Hükümetin devlet mekanizması ve medya üzerindeki etkisi göz önüne alındığında, Türkiye'deki seçimler kısmen özgür ve pek de adil değil. Ancak pazar günkü seçim, bu liberal olmayan ortamda bile her şeyin hızla değişebileceğini gösterdi. Pazartesi günü Türkiye, bir yıldan kısa bir süre önce, Erdoğan'ın dibe vuran ekonomiye ve ülkenin güneyini yerle bir eden depremin korkunç etkilerine rağmen yeniden seçilmeyi başardığı dönemden çok daha farklı siyasi gerçeklere uyandı.
"İki taraf da yanıldı"
"Bazıları Erdoğan'ın destekçilerinin iyi günde kötü günde onun yanında olduğunu savundu. Diğerleri ise Cumhurbaşkanı'nın otokrasiyi o kadar pekiştirdiğini ve sandıkta yenilemeyeceğini iddia etti" diyen Ortadoğu Enstitüsü Türkiye Programı Direktörü Gönül Tol, 2023 seçimlerinin ardından analistlerin konuştuğu konulara atıfta bulundu. Tol, "CHP'nin pazar günkü belediye seçimlerindeki başarısı her iki tarafında da yanıldığını kanıtlıyor. Eşit olmayan oyun alanına rağmen seçimlerin önemli olduğunu ve seçmenlerin eninde sonunda cüzdanlarıyla oy verdiğini gösteriyor" ifadelerini kullandı.
Önümüzdeki dört yıl için planlanan önemli bir seçim yok. Erdoğan muhtemelen 2028'de iktidarını uzatmaya çalışacak ve Washington Yakın Doğu Politikaları Enstitüsü'nde kıdemli araştırmacı olan Soner Çağaptay'ın deyimiyle, kendisine ve AK Parti'ye yüzde 50'den fazla oy kazandıran ittifakı yeniden harekete geçimek için harekete geçecek. Ancak bu, pek çok kişinin beklediğinden daha zor bir iş olabilir.

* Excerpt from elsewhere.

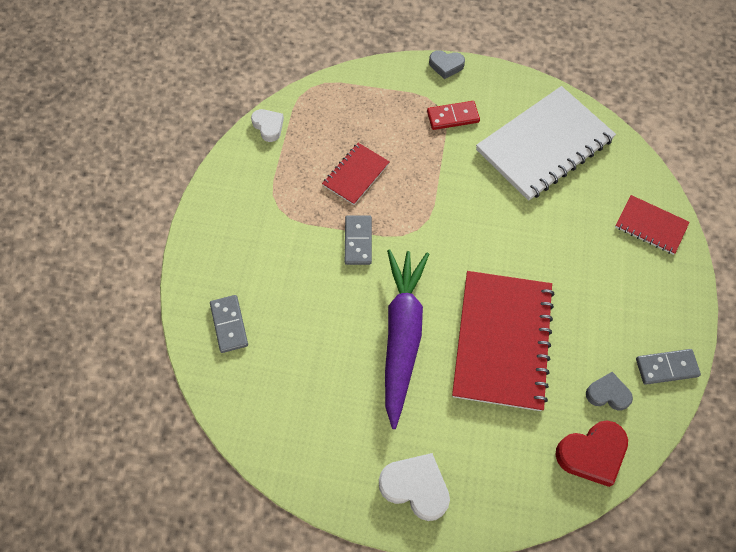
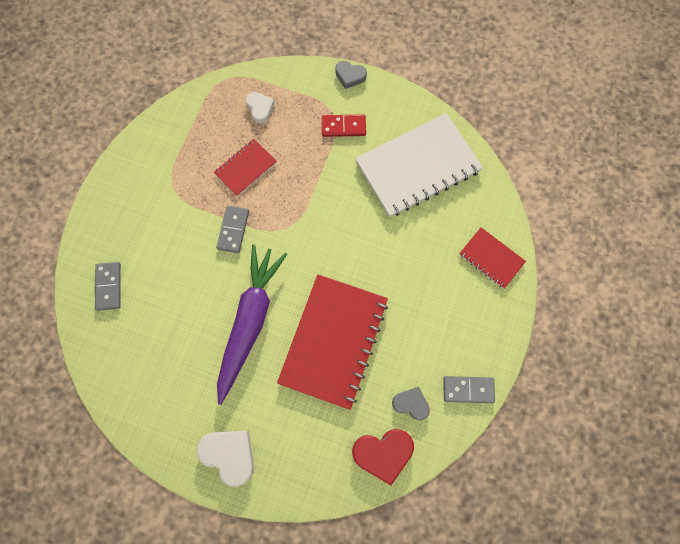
camera: 10 degrees right, 10 degrees up
(268, 126) = (181, 110): white heart -> white heart (260, 108)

"Erdoğan'ın halef sorunu var"
2023 seçimlerinden sonra Çağaptay, "Pek çok analist Türk siyasetinin oldukça öngörülebilir olduğu, Erdoğan'ın gerçek bir rakibi olmadan sürekli olarak görevde olduğu sonucuna vardı" dedi. Ancak şimdi gözler, Erdoğan'ın bayrağı altında yarışan adayların başarısızlıklarına, İstanbul ve Ankara gibi şehirlerde önemli farklarla hezimete uğramalarına çevrildi. Çağaptay, "Erdoğan'ın artık bir halef sorunu var. Vekil olarak aday gösterdiği herkes fena halde başarısız oluyor" diye konuştu.

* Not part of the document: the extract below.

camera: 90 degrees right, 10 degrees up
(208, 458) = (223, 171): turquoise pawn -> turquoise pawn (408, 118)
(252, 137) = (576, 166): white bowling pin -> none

İmamoğlu'nun başarısı üç faktöre bağlı
Bu durum, İmamoğlu'nun ön planda olduğu harekete geçmiş bir muhalefet için daha az sorun teşkil ediyor. Aydıntaşbaş'a göre İstanbul Büyükşehir Belediye Başkanı'nın başarısı, başka yerlerdeki liberal demokratlara ders verecek üç faktöre bağlı. Aydıntaşbaş birincisinin karizmanın önemi olduğunu söyledi ve "İmamoğlu'nda bu özellik fazlasıyla var" diye ekledi. İkincisi, İmamoğlu, bir zamanlar CHP'nin elitist, laikçi mirasından rahatsız olan ancak İstanbul'da yeniden seçilmesi için hayati önem taşıdığını kanıtlayan Kürtler de dahil olmak üzere genişleyen bir seçmen koalisyonuna güvenebilir.

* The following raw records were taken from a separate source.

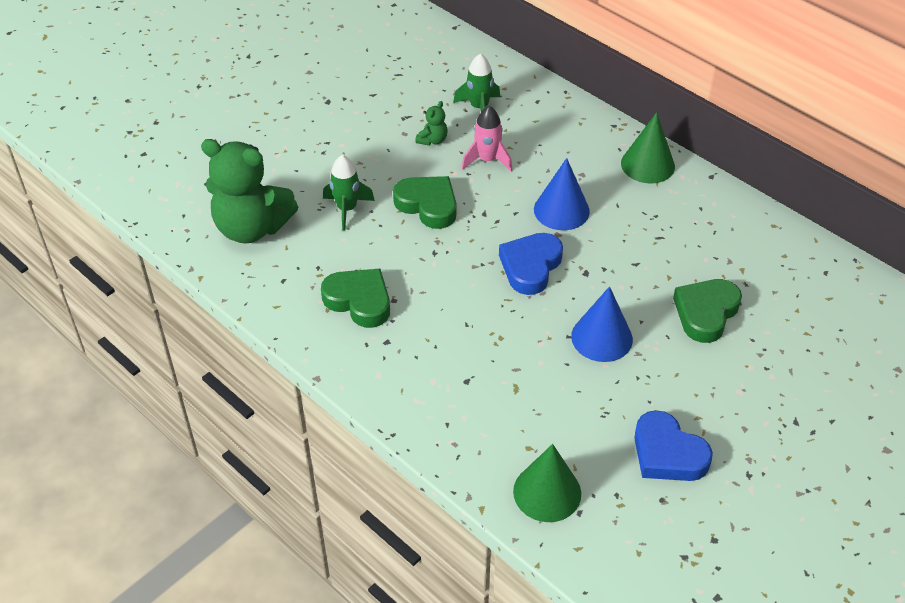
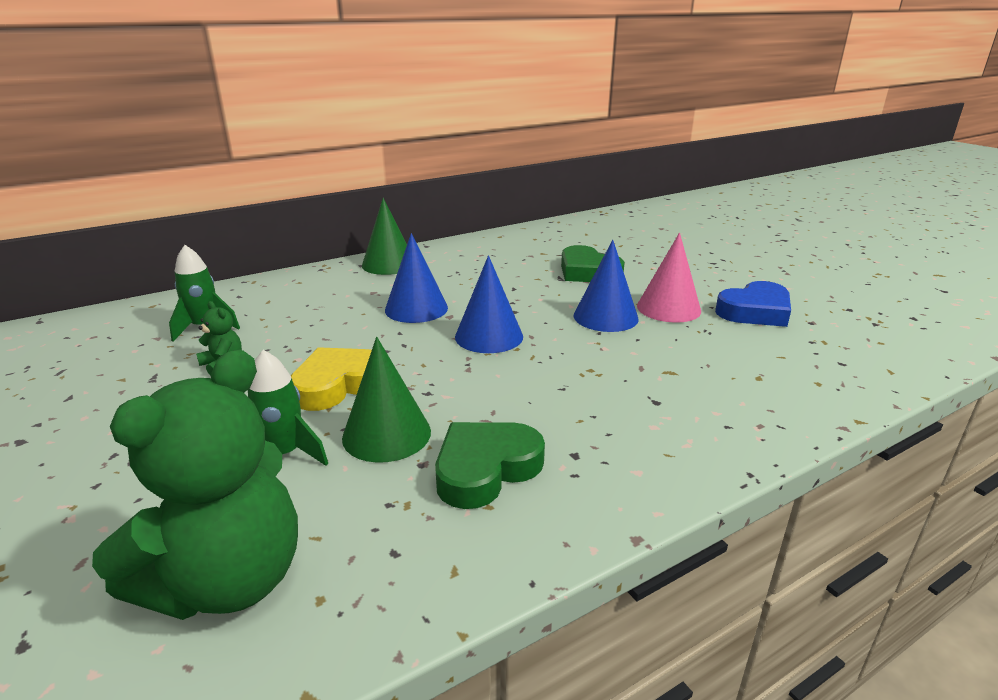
camera: 75 degrees left, 20 degrees down
(428, 205) = (338, 385): green heart -> yellow heart
(487, 160) = (299, 335): pink rocket -> none
(530, 266) = (489, 336): blue heart -> blue cone
(547, 492) = (821, 376): green cone -> green cone (386, 434)
(643, 383) = (668, 308): none -> pink cone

Üçüncüsü, İmamoğlu'nun becerikli bir yönetim ve idare geçmişine sahip olmasıydı. Aydıntaşbaş, "Seçmenleri onlara hizmet edebileceğinize ikna edene kadar, sadece öfke ve demokrasi hakkında büyük laflar etmek yeterli değil" dedi. Bu durum, İsveç'ten Hollanda'ya kadar Avrupa'nın dört bir yanındaki seçimlerde, aşırı sağcı partilerin liberal düzenin felaket tellallığını alt ettiği seçimlerde de ortaya çıktı. İmamoğlu kendi siyasetini, Varşova ve Budapeşte gibi başkentlerde liberal olmayan ulusal hükümetlere karşı benzer şekilde mücadele eden liberal belediye başkanlarının siyasetiyle ilişkilendirdi. Aydıntaşbaş, İmamoğlu'nun "otokrasi ile demokrasi arasındaki mücadelenin tam ortasında yer aldığını anladığını" belirtti.